Madame Fabien, distraught, arrives at the airfield. Rivière, knowing that he cannot comfort her, is too wise to try, but he sympathizes with her distress as he tries to explain the enormous effort it takes to conquer the skies. He does not speak melodramatically to her; rather, he is matter-of-fact, and they understand each other.

At last, they receive a blurred message from Fabien reporting that he is coming down and entering the rain clouds. They do not know whether the fuel has already run out or he is attempting to glide the plane through the storm to some safe spot.

In the meantime, the plane from Paraguay arrives safely, just skirting the edge of the storm. Robineau watches Rivière closely enough to realize that Rivière is enormously concerned, that his sense of discipline is not callousness but a dedicated sense of the purpose in his mission. Robineau comes into Rivière’s office with some papers and, for a moment, there is a sense of understanding, of communion, between the two men.

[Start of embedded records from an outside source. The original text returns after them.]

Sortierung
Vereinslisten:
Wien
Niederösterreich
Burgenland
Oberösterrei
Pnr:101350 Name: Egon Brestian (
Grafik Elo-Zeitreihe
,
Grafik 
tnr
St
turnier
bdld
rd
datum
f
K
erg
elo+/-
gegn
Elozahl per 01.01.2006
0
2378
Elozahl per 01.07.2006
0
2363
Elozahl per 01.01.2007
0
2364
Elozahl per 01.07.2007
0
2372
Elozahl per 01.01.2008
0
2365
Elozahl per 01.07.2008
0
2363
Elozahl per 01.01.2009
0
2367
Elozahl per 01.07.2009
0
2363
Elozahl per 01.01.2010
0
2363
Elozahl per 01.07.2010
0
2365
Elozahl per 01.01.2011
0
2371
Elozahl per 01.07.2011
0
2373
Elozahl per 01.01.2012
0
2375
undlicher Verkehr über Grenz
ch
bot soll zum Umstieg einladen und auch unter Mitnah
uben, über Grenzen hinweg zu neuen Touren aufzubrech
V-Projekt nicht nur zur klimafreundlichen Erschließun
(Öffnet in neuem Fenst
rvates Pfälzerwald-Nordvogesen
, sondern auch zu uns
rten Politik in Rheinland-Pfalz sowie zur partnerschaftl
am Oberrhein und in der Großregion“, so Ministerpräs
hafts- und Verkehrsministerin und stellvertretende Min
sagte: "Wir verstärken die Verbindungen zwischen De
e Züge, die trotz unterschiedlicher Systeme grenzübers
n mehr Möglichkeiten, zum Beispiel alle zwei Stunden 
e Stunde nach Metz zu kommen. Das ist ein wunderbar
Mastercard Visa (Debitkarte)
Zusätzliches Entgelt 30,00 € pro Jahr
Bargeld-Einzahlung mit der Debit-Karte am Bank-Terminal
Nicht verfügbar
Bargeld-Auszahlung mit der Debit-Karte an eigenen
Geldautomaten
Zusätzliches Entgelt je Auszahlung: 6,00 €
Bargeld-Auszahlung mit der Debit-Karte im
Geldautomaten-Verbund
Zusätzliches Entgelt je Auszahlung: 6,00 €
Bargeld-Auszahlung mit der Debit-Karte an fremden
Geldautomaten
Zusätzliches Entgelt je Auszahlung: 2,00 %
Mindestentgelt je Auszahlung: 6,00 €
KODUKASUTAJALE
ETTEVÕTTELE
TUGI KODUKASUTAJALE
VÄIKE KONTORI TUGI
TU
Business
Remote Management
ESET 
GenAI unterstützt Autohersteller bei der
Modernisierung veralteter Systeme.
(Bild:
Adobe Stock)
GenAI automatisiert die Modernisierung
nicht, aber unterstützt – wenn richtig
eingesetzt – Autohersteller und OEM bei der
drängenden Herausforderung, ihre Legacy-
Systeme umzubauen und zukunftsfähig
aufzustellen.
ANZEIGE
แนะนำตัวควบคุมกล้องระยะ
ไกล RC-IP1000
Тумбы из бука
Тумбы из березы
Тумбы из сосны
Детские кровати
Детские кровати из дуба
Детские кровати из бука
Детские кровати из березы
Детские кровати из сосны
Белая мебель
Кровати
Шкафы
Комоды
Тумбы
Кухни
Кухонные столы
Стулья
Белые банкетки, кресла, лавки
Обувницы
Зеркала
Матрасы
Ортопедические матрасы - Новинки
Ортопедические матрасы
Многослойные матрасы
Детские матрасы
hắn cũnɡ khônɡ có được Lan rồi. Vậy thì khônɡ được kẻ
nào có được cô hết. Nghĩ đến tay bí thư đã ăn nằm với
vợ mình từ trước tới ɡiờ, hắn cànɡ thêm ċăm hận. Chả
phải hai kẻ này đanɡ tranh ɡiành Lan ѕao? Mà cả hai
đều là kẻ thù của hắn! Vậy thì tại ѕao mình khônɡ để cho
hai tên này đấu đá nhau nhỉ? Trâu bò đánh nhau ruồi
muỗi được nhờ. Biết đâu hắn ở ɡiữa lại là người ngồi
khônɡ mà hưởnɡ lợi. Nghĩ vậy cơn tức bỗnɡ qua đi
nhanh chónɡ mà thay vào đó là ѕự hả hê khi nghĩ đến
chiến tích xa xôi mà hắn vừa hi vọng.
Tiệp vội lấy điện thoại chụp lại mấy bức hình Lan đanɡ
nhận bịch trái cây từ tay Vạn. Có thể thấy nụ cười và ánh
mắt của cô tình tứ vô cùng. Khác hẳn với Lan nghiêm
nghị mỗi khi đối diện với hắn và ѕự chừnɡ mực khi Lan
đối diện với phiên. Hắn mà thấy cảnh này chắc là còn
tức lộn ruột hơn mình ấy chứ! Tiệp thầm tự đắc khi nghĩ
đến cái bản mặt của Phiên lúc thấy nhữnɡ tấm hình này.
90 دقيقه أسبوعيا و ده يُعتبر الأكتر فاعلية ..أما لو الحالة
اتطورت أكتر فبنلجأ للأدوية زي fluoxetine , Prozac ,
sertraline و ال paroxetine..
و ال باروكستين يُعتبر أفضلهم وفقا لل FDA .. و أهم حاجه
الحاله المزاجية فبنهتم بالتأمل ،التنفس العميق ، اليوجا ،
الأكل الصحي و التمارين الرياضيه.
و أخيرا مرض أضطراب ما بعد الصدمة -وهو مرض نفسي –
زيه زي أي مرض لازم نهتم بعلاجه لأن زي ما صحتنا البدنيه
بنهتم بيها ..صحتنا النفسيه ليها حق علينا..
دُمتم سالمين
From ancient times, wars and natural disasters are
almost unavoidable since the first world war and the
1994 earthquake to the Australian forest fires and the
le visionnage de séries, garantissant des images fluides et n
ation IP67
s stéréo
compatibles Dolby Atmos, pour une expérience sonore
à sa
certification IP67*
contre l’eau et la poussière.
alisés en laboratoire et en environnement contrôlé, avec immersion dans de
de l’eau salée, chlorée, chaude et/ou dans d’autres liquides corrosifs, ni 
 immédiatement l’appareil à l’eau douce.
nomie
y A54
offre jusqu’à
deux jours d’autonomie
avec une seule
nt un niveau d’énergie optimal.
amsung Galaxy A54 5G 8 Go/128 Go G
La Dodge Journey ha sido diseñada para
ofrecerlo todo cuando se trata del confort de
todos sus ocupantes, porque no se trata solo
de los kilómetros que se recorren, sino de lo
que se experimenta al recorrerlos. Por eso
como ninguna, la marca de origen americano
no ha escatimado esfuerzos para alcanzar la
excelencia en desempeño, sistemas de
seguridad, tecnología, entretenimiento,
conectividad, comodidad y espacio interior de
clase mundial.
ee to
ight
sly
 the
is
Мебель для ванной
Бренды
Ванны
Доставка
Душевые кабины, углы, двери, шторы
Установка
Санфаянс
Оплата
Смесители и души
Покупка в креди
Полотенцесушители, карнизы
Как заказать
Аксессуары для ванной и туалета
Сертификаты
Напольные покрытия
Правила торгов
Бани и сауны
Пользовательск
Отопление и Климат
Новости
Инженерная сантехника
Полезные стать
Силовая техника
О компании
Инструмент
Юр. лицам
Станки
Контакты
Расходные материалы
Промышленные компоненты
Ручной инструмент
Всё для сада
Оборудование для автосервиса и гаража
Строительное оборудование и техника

As time passes, everyone realizes that Fabien is lost. Although some sign of him might still turn up the next day, there is nothing to do now and little hope that he and his wireless operator will be found alive. The pilot of the plane from Paraguay passes the pilot of the plane going to Europe. They exchange a few words about Fabien, but there is no sentimentality, for the pilots realize the necessity of carrying on with a minimum of expressed emotion. Rivière feels that this loss might be used as evidence to encourage the government to curtail nighttime flying operations. At the same time, he believes strongly that these operations must continue, that humanity must, in spite of disaster, carry on. He orders the next plane to take off on schedule.